Arranca-rabo. O homem fora de si, no limite de sua coragem, gritara bem alto
para que a mulher fosse embora. Não aguentava mais. Sempre quieto, sempre
silencioso, sempre aceitando tudo, mas agora bastava.
Chega!
O dia seguinte.
A mulher com os olhos inchados, o homem orgulhoso de si saindo pro trabalho.
Trabalhou.
Incomodado.
Preocupado.
O homem subiu a escada atropelando os degraus.
De dois em dois.
Queria ainda encontrar a mulher em casa.
Falar poucas e boas.
Talvez, não tão poucas assim. Estava engasgado. As palavras, por anos e anos,
chegavam até na boca do homem, mas não saíam. Ele as engolia.
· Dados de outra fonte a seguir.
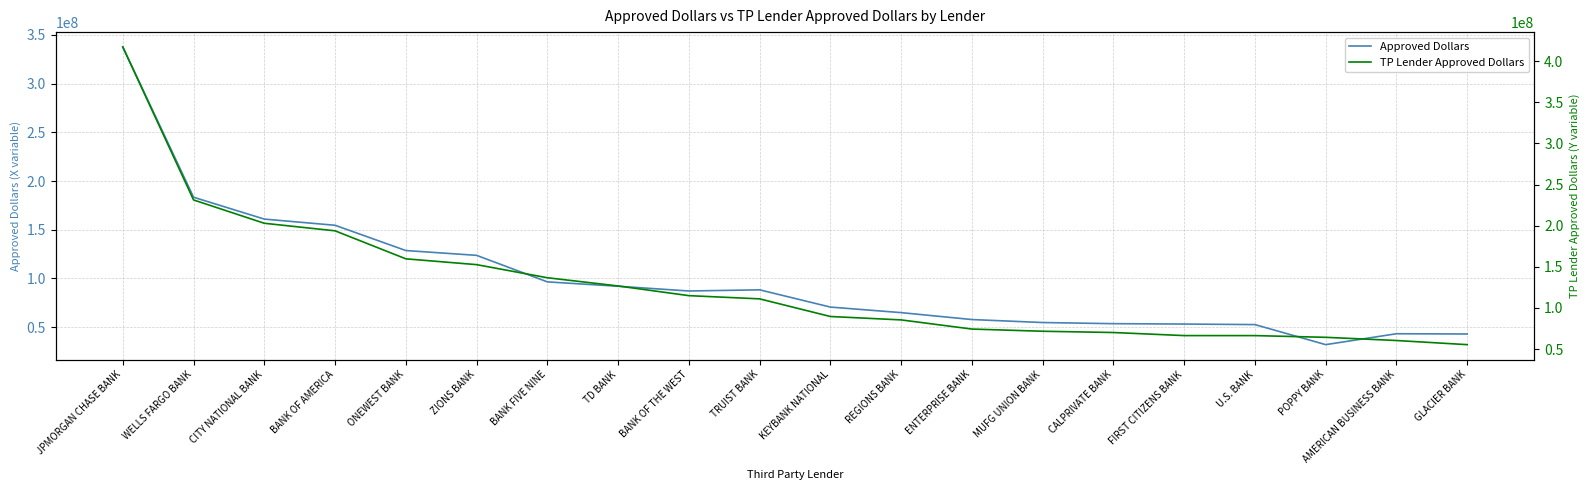

What is the sum of the TP Lender Approved Dollars values at TRUIST BANK and POPPY BANK?

175219208.0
Muita raiva,
muito ódio.
Rancor acumulado.
A mãe bem que avisara.
O pai bem que alertara.
Os amigos iam e vinham, entravam e saíam do apartamento, sem-cerimônia,
sem horário estipulado, sem serem sequer convidados. Que isso!? Onde nós
estamos? O homem pensava esbravejar, o homem pensava em se trancar na
dependência de empregada em forma de protesto, o homem pensava em berrar
e colocar todo mundo pra fora do apartamento. Todo mundo. Amigos, mulher,
aquele funk barulhento, aqueles vestidos arrochados que iam encurtando a cada
passo dela, aquela enxaqueca interminável, e até aquele poodle, que urinava
pela sala e ainda mordia o sofá onde o homem gostava de sentar.